Hezbollah: la lettre de trop
Le Hezbollah persiste à rejeter toute remise en cause de son arsenal, au nom de la «résistance» et de la «souveraineté nationale». ©Al-Markazia

Le Hezbollah a publié jeudi une «lettre ouverte» sans précédent, adressée au président Joseph Aoun, au président du Parlement Nabih Berri, au Premier ministre Nawaf Salam, ainsi qu’au peuple libanais. Le texte se présente comme un message politique solennel en défense de la souveraineté et de l’unité du Liban. Pourtant, derrière son langage policé sur le «consensus national» et la «protection de la stabilité», la déclaration révèle la défiance persistante du parti envers l’autorité de l’État et ses contradictions internes profondes.

Cette «lettre ouverte», tactique utilisée pour la première fois, coïncide avec un point d’étape prévu jeudi après-midi par le gouvernement libanais sur l’avancement du plan de l’armée visant à désarmer le Hezbollah.

Israël a intensifié ces derniers jours ses attaques, affirmant vouloir empêcher le mouvement chiite de reconstituer ses capacités militaires.
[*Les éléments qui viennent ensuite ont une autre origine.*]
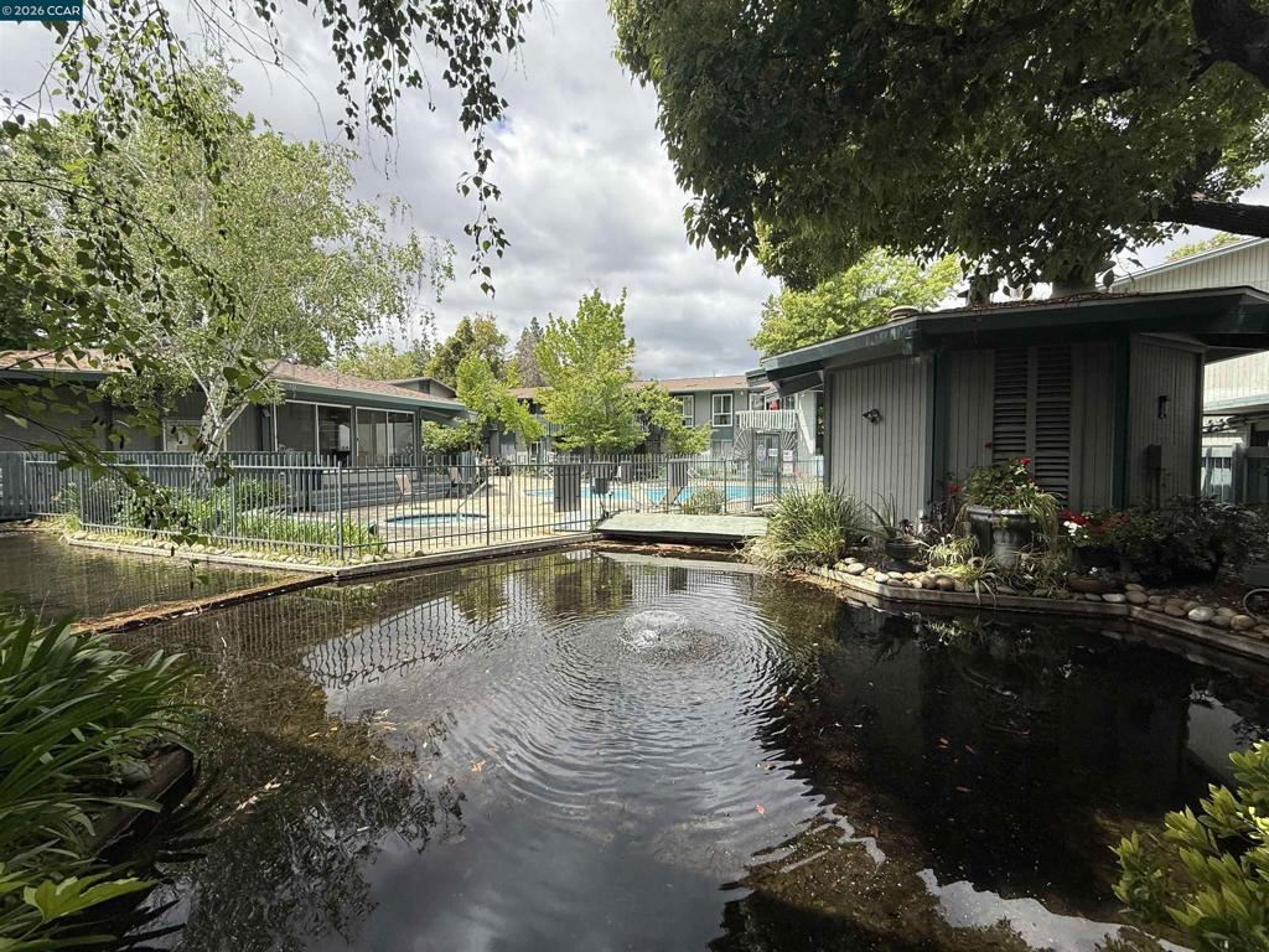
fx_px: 513
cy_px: 476
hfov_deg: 102.1
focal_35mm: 14
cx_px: 634
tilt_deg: -1.6
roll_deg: -0.1
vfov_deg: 85.7
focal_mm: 2.22
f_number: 2.2
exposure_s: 1/1368
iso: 50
Dimanche, le Premier ministre israélien Benjamin Netanyahou a accusé le Hezbollah de chercher à se «réarmer», tandis que le ministre de la Défense, Israel Katz, a critiqué le président Joseph Aoun, l’accusant de  «traîner les pieds » concernant le désarmement du groupe.
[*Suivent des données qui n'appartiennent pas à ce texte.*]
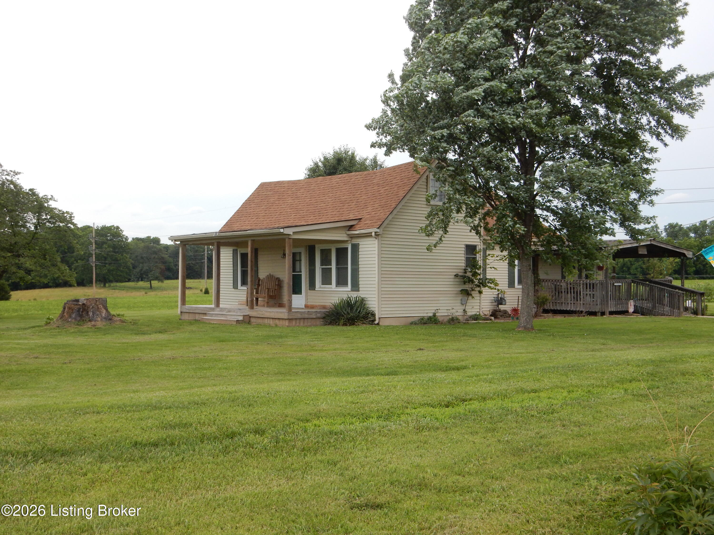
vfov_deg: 33.6
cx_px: 357
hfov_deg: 43.9
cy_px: 268
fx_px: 887
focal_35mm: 43
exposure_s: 1/100
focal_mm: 7.6
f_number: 4.2
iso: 180
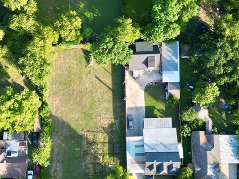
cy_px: 133
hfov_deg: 37.2
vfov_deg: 28.1
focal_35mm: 51
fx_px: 352
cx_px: 87
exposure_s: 1/640
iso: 120
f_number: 1.7
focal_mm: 6.72
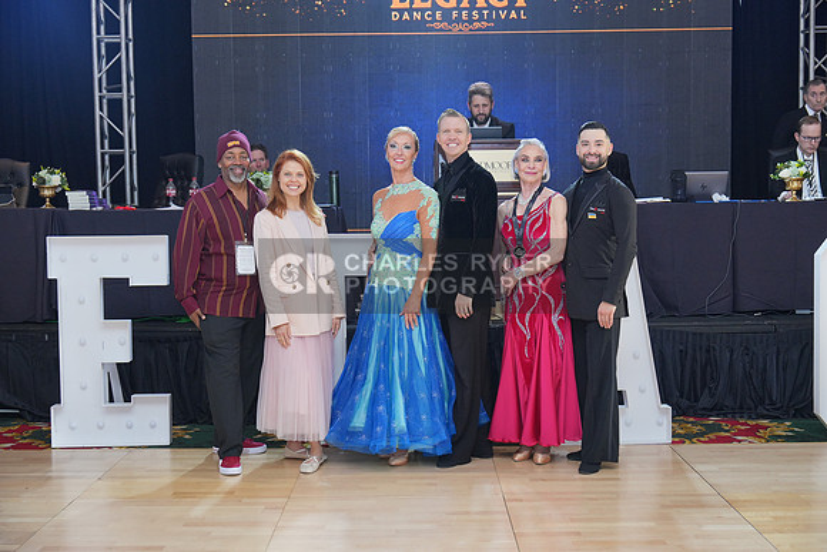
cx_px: 414
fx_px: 1057
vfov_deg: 29.3
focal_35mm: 46
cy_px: 276
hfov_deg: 42.7
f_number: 4
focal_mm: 46
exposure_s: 1/200
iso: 1250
Le président Aoun a réitéré mardi sa volonté de négocier avec le gouvernement israélien, affirmant qu’Israël n’a pas répondu et «poursuit ses attaques».
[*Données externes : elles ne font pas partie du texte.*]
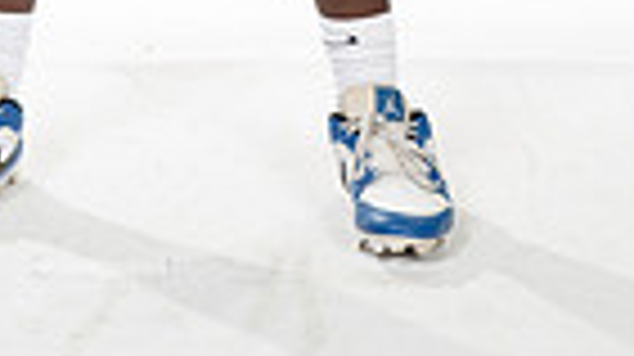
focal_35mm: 194
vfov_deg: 5.9
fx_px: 3258
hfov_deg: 11.1
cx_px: 189
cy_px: -640
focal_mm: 58
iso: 800
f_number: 7.1
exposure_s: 1/320
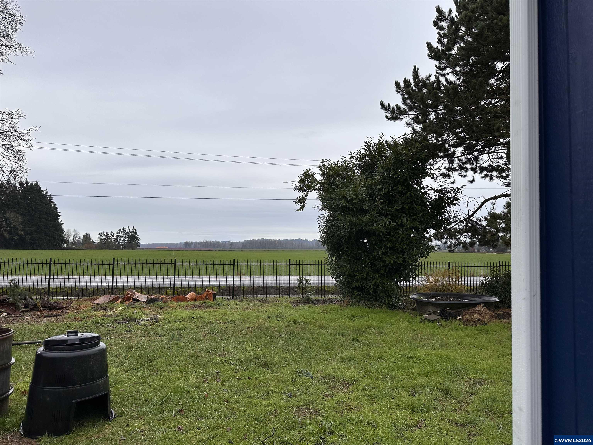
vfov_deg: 56.8
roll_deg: -0.4
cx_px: 296
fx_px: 411
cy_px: 222
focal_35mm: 24
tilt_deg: +3.2
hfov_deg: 71.6
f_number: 1.78
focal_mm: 6.86
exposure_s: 1/962
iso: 80
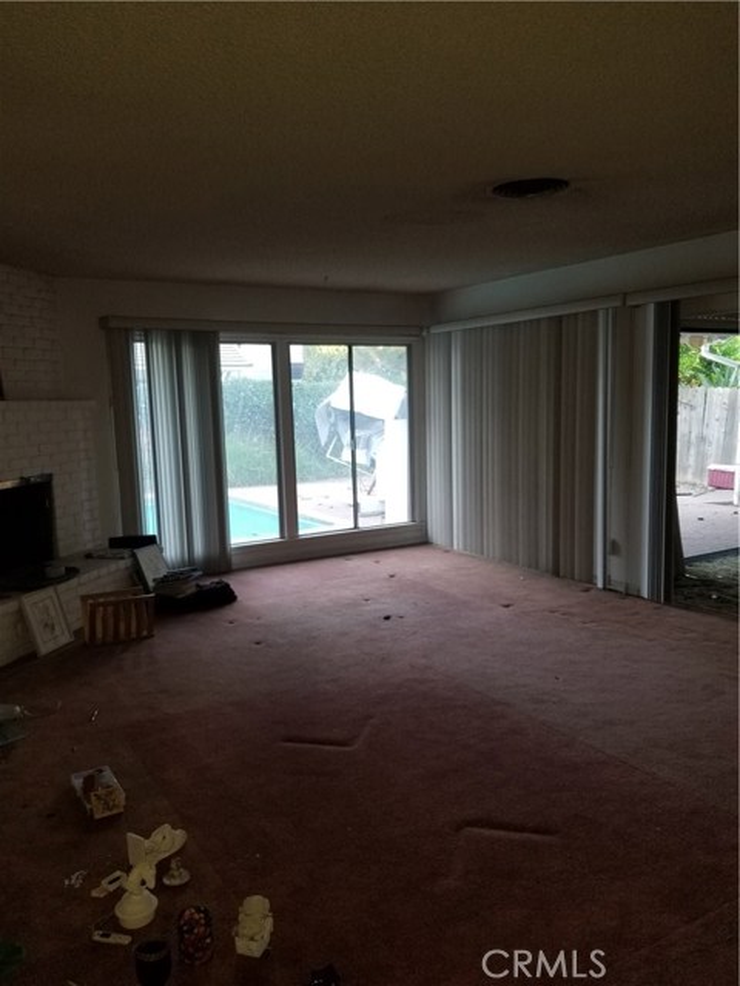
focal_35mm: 26
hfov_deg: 53.1
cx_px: 370
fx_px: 741
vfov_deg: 67.3
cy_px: 493
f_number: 1.7
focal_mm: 4.3
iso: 100
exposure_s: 1/30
Le Hezbollah campe donc sur ses positions et s’érige en gardien autoproclamé de la souveraineté nationale et  rejette toute idée de négociation avec Israël, qu’elle décrit comme «une pente glissante».

Elle dénonce également la volonté du gouvernement d’aborder la question du monopole des armes dans le cadre des discussions autour du cessez-le-feu conclu sous l’égide de l’envoyé américain, Amos Hochstein.

Sous couvert de patriotisme et de résistance, le Hezbollah y réaffirme son refus de toute remise en cause de son arsenal, qu’il présente comme un «droit légitime» et un pilier de la «protection de la souveraineté». Dans cette lettre truffée de références à la «dignité nationale» et à «l’agression sioniste», la milice transforme, encore une fois, le Liban en otage de sa propre idéologie.

Le ton est sans équivoque. «Se laisser entraîner dans les pièges des négociations proposées ne ferait qu’accroître les gains de l’ennemi israélien. Face à cet ennemi brutal, soutenu par le tyran américain, aucune manœuvre ni compromis n’est envisageable».

Autrement dit, le Hezbollah récuse tout dialogue, même indirect, avec Israël, y compris ceux engagés par l’État libanais dans le cadre du mécanisme de cessation des hostilités. 

Le message est donc clair: le Hezbollah ne compte pas se plier aux décisions du gouvernement, ni reconnaître le principe élémentaire d’un monopole étatique de la force. En instrumentalisant la question du cessez-le-feu et en rejetant d’avance tout cadre de négociation, il sape les efforts d’un État déjà affaibli, tout en continuant de confisquer la souveraineté nationale à son profit.

Il faut dire que derrière le vernis rhétorique, celui de la «défense de la patrie», se profile une constante. Celle selon laquelle le Hezbollah se considère comme une entité à part, supérieure aux institutions, libre de décider seule de la guerre et de la paix. En affirmant que «la décision de se défendre ne relève ni d’une décision pour la paix ni d’une décision pour la guerre», la formation pro-iranienne admet, sans détour, qu’il agit en dehors de tout cadre étatique.

Cette posture, au moment même où Beyrouth tente laborieusement de consolider un cessez-le-feu et de rouvrir la voie à une stabilité fragile, sonne comme une provocation. Alors que la communauté internationale presse le Liban d’unifier ses institutions et de reprendre le contrôle de son territoire, le Hezbollah, lui, s’obstine à imposer son propre agenda.

En se drapant dans le manteau de la «résistance», le parti s’accroche à un rôle qui relève désormais moins de la défense nationale que d’un pouvoir parallèle, verrouillant tout progrès politique.

Le message adressé à l’État est limpide: il n’y aura ni désarmement, ni compromis, ni retour à une souveraineté pleine et entière.

Et pendant que le Hezbollah proclame son attachement à la «stabilité du Liban», c’est bien cette stabilité qu’il compromet, en empêchant l’État de parler d’une seule voix et d’exercer son autorité sur tout son territoire.